In the ionic counting method, the Ruthenium of the complex is treated as Ru(II). It has 6 d electrons to contribute to the electron count. The two bpy ligands are L-type ligand neutral ligands, thus contributing two electrons each. The two chloride ligands are anionic ligands, thus donating 2 electrons each to the electron count. The total electron count of RuCl_{2}(bpy)_{2} is 18, agreeing with the result of neural counting.

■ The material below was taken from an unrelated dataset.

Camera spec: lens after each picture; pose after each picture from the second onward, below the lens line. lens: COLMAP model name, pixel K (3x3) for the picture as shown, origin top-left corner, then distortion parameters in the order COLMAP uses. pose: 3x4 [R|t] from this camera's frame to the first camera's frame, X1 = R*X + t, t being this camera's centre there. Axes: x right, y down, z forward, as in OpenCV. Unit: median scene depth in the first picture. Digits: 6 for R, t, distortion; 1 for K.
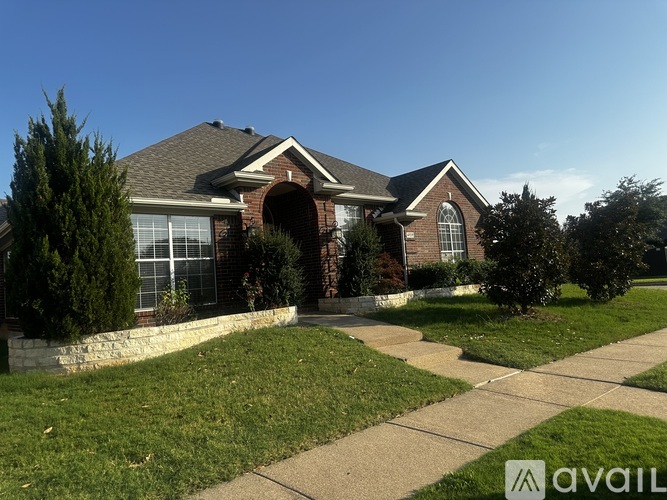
lens RADIAL K [[469.9, 0, 333.5], [0, 469.9, 250.0], [0, 0, 1]] dist [0.060863, -0.083088]
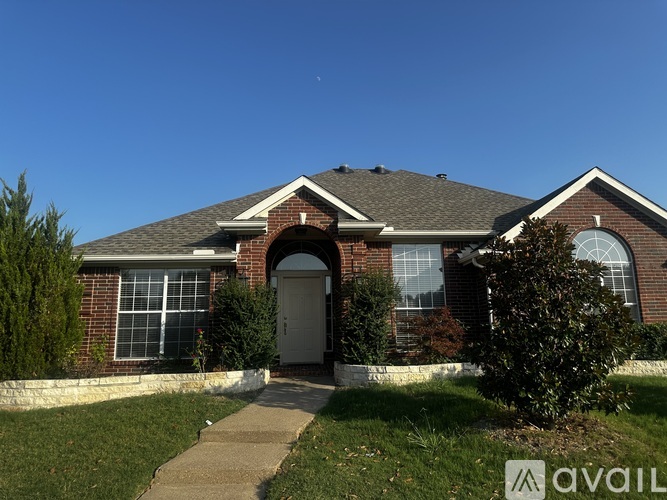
lens RADIAL K [[469.9, 0, 333.5], [0, 469.9, 250.0], [0, 0, 1]] dist [0.060863, -0.083088]
pose [[0.787357, -0.044931, -0.614858, 0.572550], [-0.001300, 0.997217, -0.074536, -0.036072], [0.616496, 0.059486, 0.785108, 0.389221]]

- TiCl_{4}, for the central Ti
neutral counting: Ti contributes 4 electrons, each chlorine radical contributes one each: 4 + 4 × 1 = 8 valence electrons
ionic counting: Ti^{4+} contributes 0 electrons, each chloride anion contributes two each: 0 + 4 × 2 = 8 valence electrons
conclusion: Having only 8e (vs. 18 possible), we can anticipate that TiCl_{4} will be a good Lewis acid. Indeed, it reacts (in some cases violently) with water, alcohols, ethers, amines.

- Fe(CO)_{5}
neutral counting: Fe contributes 8 electrons, each CO contributes 2 each: 8 + 2 × 5 = 18 valence electrons
ionic counting: Fe(0) contributes 8 electrons, each CO contributes 2 each: 8 + 2 × 5 = 18 valence electrons
conclusions: this is a special case, where ionic counting is the same as neutral counting, all fragments being neutral. Since this is an 18-electron complex, it is expected to be isolable compound.

- Ferrocene, (C_{5}H_{5})_{2}Fe, for the central Fe:
neutral counting: Fe contributes 8 electrons, the 2 cyclopentadienyl-rings contribute 5 each: 8 + 2 × 5 = 18 electrons
ionic counting: Fe^{2+} contributes 6 electrons, the two aromatic cyclopentadienyl rings contribute 6 each: 6 + 2 × 6 = 18 valence electrons on iron.
conclusion: Ferrocene is expected to be an isolable compound.